Dataset records:
++++++++++++++++++++

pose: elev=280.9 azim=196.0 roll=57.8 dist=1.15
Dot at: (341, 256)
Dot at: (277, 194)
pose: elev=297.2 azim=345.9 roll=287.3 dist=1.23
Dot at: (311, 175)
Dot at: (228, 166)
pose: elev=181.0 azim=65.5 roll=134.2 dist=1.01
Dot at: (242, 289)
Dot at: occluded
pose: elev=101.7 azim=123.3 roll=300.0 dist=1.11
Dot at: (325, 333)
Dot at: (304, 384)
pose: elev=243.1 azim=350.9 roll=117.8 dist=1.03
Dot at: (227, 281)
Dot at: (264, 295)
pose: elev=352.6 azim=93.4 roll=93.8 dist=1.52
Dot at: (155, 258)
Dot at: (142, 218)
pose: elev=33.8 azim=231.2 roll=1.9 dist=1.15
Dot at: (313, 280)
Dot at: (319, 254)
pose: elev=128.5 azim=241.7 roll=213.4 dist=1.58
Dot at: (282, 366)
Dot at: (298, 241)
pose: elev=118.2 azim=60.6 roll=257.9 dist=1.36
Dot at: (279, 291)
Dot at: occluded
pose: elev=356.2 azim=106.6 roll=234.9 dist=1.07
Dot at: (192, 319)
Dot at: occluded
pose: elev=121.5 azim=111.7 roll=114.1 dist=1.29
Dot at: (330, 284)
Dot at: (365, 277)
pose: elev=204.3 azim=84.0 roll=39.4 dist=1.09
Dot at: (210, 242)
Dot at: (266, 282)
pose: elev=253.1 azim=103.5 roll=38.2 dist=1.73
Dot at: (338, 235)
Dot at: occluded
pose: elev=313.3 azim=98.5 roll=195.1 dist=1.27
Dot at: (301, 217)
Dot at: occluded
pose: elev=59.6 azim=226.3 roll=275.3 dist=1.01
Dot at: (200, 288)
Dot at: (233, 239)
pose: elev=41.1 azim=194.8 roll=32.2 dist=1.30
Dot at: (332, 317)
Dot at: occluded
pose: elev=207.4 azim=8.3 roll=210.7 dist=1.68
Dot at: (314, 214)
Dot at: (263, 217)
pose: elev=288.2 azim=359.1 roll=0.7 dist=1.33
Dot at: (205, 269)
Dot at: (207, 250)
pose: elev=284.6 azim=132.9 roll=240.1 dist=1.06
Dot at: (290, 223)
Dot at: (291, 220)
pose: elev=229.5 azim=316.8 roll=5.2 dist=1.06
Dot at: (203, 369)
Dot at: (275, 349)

++++++++++++++++++++

Rewrite all of the items above, changing every "dist" to "distance" and leaving everything else as it is.

TASK RESPONSE
pose: elev=280.9 azim=196.0 roll=57.8 distance=1.15
Dot at: (341, 256)
Dot at: (277, 194)
pose: elev=297.2 azim=345.9 roll=287.3 distance=1.23
Dot at: (311, 175)
Dot at: (228, 166)
pose: elev=181.0 azim=65.5 roll=134.2 distance=1.01
Dot at: (242, 289)
Dot at: occluded
pose: elev=101.7 azim=123.3 roll=300.0 distance=1.11
Dot at: (325, 333)
Dot at: (304, 384)
pose: elev=243.1 azim=350.9 roll=117.8 distance=1.03
Dot at: (227, 281)
Dot at: (264, 295)
pose: elev=352.6 azim=93.4 roll=93.8 distance=1.52
Dot at: (155, 258)
Dot at: (142, 218)
pose: elev=33.8 azim=231.2 roll=1.9 distance=1.15
Dot at: (313, 280)
Dot at: (319, 254)
pose: elev=128.5 azim=241.7 roll=213.4 distance=1.58
Dot at: (282, 366)
Dot at: (298, 241)
pose: elev=118.2 azim=60.6 roll=257.9 distance=1.36
Dot at: (279, 291)
Dot at: occluded
pose: elev=356.2 azim=106.6 roll=234.9 distance=1.07
Dot at: (192, 319)
Dot at: occluded
pose: elev=121.5 azim=111.7 roll=114.1 distance=1.29
Dot at: (330, 284)
Dot at: (365, 277)
pose: elev=204.3 azim=84.0 roll=39.4 distance=1.09
Dot at: (210, 242)
Dot at: (266, 282)
pose: elev=253.1 azim=103.5 roll=38.2 distance=1.73
Dot at: (338, 235)
Dot at: occluded
pose: elev=313.3 azim=98.5 roll=195.1 distance=1.27
Dot at: (301, 217)
Dot at: occluded
pose: elev=59.6 azim=226.3 roll=275.3 distance=1.01
Dot at: (200, 288)
Dot at: (233, 239)
pose: elev=41.1 azim=194.8 roll=32.2 distance=1.30
Dot at: (332, 317)
Dot at: occluded
pose: elev=207.4 azim=8.3 roll=210.7 distance=1.68
Dot at: (314, 214)
Dot at: (263, 217)
pose: elev=288.2 azim=359.1 roll=0.7 distance=1.33
Dot at: (205, 269)
Dot at: (207, 250)
pose: elev=284.6 azim=132.9 roll=240.1 distance=1.06
Dot at: (290, 223)
Dot at: (291, 220)
pose: elev=229.5 azim=316.8 roll=5.2 distance=1.06
Dot at: (203, 369)
Dot at: (275, 349)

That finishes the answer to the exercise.